Venue: The Mill
Wednesday, April 4
Peanut Ricky & The Fiends, 8 p.m.
Paul Cary, 9 p.m.
Xylouris White, 10 p.m.
$10 In Advance / $12 Day of Show General Admission (also gains entry to Peanut Ricky & The Fiends and Xylouris White)
Iowa’s prodigal son Paul Cary closes the circle. In his Iowa days, Cary was the front man for the seminal In The Red Records’ band, The Horrors (not the UK band, the gritty garage rockers from the depths of Iowa). During that time, Paul Cary drove taxis, hopped trains from Iowa City to San Diego, worked the door at local dive bars and toured Europe with The Horrors. While on In the Red Records, The Horrors released two albums: 2000’s self-titled The Horrors, and 2004’s Vent.
In 2005, Cary moved all of his worldly belongings to Chicago. Once there, he buckled down, apprenticed with a carpenter, and continued to work on songs. With no band to support him, he enlisted the help of percussionist and engineer Johnathan Crawford. Paul and Johnathan set out to record Cary’s first solo album, Ghost of a Man. In total, the album took two years to record. Upon completion, Portland’s Stank House Records offered to release the album on vinyl; Chicago’s free music label Candy Dinner released it as a download. Stank House Records released a split 7” with Paul Cary and San Francisco’s Thee Oh Sees. Both are woefully out of print.

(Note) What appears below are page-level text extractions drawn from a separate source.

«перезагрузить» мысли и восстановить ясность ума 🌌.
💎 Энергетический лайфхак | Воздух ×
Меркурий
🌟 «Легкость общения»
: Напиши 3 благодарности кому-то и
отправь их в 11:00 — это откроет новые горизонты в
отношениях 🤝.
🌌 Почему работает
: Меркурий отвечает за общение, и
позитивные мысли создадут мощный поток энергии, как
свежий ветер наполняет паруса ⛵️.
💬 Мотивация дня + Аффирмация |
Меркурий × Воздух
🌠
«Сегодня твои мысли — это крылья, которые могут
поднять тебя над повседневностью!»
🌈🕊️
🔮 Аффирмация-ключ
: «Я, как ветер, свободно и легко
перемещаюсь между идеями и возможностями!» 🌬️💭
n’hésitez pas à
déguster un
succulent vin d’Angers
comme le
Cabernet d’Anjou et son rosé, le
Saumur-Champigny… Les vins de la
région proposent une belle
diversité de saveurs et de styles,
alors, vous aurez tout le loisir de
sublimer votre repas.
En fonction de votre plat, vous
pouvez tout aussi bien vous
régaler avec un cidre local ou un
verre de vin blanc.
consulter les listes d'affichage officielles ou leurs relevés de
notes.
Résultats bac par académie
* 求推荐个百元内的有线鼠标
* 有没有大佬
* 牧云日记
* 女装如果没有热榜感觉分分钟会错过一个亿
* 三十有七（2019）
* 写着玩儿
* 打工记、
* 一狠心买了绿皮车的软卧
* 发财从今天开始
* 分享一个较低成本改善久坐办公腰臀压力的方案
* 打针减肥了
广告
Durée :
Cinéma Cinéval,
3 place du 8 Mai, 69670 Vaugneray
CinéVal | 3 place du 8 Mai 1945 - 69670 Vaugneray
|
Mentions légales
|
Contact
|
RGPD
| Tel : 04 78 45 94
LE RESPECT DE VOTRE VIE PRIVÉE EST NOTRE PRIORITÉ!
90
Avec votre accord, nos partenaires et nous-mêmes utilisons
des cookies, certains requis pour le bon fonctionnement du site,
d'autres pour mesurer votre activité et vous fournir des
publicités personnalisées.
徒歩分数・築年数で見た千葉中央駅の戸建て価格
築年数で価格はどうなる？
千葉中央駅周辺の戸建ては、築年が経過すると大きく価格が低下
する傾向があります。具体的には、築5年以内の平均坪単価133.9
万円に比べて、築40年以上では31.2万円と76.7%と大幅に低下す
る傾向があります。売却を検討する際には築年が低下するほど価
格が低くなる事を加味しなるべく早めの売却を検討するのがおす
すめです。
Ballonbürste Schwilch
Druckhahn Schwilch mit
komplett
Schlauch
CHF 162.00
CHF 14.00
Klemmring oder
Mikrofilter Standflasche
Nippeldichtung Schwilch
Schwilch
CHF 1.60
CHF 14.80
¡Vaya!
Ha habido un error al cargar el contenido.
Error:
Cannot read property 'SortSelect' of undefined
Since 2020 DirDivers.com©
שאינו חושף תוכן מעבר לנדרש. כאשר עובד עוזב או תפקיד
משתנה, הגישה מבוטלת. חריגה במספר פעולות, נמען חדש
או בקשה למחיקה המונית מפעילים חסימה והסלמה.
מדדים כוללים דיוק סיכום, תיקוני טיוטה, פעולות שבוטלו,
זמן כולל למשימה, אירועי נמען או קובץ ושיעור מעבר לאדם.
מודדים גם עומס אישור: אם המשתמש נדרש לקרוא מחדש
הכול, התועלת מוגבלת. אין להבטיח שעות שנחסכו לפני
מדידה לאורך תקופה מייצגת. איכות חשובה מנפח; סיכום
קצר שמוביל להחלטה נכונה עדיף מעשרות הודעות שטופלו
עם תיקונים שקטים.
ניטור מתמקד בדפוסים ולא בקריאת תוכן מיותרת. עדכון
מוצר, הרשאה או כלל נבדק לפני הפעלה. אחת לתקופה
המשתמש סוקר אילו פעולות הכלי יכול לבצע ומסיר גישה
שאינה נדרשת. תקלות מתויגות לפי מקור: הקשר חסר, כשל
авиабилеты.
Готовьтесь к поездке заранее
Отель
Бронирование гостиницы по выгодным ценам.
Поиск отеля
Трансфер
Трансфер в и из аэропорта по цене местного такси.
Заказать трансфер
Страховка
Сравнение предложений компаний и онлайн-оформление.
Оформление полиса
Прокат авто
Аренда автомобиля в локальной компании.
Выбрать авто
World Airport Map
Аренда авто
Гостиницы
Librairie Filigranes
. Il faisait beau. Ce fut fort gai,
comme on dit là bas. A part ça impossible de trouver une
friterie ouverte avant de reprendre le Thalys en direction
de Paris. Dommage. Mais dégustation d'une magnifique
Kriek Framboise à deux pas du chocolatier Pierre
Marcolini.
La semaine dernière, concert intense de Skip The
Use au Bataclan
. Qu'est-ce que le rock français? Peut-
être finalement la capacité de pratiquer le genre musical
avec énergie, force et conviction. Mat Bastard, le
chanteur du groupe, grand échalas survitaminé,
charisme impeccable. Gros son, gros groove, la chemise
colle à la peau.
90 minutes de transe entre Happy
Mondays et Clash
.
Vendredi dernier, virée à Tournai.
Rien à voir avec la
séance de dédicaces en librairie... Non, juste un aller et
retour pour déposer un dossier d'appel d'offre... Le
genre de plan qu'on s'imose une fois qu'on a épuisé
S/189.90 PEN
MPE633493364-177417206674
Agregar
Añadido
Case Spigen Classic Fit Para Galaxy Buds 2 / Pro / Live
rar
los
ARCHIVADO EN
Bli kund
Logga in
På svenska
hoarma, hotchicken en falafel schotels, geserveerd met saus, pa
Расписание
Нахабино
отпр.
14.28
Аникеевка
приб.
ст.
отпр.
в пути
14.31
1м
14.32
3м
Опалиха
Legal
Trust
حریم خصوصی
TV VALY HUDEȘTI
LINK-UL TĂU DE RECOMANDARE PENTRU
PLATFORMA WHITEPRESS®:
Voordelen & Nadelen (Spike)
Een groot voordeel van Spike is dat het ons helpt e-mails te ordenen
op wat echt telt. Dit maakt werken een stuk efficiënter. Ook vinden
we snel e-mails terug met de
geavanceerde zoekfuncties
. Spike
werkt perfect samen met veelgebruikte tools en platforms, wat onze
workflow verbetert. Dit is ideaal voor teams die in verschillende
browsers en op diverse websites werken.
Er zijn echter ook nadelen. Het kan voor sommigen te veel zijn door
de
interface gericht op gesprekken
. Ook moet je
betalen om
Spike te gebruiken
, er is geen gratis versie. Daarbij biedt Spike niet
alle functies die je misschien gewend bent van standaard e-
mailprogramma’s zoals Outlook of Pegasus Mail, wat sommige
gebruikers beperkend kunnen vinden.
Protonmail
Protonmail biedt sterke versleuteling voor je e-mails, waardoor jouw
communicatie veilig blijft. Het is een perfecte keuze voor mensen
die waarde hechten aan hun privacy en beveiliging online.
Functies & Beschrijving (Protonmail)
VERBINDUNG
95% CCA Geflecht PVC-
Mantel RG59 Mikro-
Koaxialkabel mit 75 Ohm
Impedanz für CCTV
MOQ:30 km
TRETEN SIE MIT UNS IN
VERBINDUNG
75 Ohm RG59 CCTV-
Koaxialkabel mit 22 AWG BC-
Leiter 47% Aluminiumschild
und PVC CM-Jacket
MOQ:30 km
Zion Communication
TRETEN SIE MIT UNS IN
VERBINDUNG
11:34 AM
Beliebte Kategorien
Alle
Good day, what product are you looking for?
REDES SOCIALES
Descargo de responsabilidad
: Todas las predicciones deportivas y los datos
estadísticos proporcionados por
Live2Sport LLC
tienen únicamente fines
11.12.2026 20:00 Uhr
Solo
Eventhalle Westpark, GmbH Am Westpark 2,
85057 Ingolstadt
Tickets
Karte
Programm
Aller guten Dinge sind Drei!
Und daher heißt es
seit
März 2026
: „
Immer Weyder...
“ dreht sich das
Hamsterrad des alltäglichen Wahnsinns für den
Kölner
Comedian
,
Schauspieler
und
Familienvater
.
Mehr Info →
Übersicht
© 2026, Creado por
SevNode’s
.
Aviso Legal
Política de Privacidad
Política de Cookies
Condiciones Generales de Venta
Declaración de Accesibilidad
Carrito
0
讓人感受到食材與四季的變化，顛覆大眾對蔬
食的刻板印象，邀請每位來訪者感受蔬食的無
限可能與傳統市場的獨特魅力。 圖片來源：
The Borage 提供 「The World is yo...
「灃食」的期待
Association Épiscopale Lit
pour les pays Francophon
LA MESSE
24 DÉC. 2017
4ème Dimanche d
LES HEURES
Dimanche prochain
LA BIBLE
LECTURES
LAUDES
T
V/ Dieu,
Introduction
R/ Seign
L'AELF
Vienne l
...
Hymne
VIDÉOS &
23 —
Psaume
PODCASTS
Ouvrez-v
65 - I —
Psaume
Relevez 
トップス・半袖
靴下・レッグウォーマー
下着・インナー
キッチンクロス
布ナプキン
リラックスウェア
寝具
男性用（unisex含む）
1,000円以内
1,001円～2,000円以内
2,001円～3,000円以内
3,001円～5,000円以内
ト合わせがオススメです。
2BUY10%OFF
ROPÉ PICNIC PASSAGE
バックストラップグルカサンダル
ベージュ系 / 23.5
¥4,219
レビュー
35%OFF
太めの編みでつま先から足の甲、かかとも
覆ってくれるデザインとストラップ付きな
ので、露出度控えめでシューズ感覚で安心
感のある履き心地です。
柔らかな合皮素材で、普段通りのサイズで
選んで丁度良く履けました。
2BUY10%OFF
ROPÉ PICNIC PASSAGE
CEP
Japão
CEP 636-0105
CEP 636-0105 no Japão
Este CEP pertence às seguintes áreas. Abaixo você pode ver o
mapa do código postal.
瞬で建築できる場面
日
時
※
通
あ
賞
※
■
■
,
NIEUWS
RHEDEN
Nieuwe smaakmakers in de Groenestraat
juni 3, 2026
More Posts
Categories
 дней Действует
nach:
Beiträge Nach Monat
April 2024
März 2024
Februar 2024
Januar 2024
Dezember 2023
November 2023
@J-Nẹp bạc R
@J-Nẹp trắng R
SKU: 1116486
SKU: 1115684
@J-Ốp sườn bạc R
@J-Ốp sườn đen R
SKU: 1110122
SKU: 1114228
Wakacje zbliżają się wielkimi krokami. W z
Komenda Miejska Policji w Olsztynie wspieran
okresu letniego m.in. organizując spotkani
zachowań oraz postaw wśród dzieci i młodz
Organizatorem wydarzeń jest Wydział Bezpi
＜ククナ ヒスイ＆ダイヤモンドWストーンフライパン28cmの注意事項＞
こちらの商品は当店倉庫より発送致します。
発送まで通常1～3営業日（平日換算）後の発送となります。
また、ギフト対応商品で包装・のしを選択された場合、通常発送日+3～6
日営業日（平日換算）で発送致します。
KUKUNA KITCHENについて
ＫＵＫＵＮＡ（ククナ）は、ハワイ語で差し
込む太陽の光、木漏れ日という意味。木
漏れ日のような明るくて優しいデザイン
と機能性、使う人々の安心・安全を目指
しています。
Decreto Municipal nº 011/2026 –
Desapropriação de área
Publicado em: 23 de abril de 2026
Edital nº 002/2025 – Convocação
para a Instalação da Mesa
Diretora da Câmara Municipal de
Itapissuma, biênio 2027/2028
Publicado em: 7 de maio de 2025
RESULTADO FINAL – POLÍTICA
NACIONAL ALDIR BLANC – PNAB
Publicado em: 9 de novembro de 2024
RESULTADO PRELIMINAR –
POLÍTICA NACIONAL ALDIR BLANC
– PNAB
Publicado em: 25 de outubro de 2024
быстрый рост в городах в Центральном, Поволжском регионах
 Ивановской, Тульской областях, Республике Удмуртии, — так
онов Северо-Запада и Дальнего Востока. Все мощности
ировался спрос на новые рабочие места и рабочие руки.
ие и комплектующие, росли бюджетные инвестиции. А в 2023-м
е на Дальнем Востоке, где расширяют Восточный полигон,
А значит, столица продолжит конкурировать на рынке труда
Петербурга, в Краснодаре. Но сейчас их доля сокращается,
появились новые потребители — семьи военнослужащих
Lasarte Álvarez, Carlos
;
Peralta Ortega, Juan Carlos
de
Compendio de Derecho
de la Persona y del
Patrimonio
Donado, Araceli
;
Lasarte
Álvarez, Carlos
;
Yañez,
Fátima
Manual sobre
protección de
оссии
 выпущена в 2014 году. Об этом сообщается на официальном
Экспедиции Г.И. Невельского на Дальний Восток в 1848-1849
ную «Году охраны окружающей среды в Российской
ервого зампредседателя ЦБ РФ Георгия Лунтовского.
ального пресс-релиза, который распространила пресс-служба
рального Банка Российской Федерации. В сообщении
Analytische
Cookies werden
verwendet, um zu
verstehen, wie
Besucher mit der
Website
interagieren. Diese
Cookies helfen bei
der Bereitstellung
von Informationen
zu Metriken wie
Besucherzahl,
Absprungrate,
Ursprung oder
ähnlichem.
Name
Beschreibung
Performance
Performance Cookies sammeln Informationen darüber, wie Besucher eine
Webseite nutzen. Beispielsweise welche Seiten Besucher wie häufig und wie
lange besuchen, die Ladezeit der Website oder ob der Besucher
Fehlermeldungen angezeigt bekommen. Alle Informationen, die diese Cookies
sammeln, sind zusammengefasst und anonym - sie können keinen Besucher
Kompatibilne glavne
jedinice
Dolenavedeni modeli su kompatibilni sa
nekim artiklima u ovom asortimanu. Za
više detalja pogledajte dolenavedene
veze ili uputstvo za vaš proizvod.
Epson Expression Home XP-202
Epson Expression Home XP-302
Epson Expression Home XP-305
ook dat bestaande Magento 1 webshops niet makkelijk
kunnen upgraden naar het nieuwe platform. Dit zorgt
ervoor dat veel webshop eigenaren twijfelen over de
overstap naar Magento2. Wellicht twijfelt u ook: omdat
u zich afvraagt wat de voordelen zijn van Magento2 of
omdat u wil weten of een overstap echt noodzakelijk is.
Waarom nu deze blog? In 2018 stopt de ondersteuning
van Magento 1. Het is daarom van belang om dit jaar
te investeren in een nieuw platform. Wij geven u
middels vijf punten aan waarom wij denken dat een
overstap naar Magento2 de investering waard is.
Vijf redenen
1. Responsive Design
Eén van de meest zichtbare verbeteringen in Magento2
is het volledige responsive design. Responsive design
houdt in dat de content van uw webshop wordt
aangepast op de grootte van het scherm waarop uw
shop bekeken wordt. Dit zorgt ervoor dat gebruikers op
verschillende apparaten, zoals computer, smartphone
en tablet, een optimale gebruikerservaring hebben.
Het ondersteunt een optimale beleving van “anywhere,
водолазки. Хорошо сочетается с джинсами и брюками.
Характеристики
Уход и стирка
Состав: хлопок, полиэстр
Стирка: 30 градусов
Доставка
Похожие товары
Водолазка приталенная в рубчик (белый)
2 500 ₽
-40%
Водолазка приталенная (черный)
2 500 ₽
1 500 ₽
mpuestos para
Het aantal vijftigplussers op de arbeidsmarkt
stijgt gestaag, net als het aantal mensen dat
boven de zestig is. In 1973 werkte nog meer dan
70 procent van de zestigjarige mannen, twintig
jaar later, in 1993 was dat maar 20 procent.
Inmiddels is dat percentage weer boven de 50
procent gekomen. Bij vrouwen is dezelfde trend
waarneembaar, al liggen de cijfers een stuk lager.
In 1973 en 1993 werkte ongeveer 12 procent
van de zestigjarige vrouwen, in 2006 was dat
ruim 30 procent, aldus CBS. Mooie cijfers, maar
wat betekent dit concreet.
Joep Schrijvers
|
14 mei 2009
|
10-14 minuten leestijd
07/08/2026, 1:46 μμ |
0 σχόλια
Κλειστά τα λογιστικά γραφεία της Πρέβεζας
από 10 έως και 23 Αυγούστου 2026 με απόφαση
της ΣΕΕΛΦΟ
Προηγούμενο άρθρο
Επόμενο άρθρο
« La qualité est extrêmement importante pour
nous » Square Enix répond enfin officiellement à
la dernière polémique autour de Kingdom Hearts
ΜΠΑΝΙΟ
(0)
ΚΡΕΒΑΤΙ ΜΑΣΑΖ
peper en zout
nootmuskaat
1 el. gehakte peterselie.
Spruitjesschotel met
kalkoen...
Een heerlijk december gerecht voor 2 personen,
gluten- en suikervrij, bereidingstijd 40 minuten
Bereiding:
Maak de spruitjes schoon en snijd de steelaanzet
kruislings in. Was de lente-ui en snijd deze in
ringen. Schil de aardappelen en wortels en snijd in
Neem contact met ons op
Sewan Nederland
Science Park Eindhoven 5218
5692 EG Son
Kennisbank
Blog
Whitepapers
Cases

His next and final in the Chicago recordings came as Paul Cary and the Small Scaries, that incarnation’s players includes a list of Chicago jazz heavies and manifest as 2014’s Coyote (featured on Showtime’s Shameless). Before finding Coyote a home on a physical format, Cary split to the northwestern territories, where he continued to ply his crafts of both wood and song until the empty sky of the prairie called him home in 2016. Having settled once more in Iowa City, Cary is over-seeing the re-release of those sought after first two albums, and heading into Flat Black Studios to record his third haunted song cycle this spring.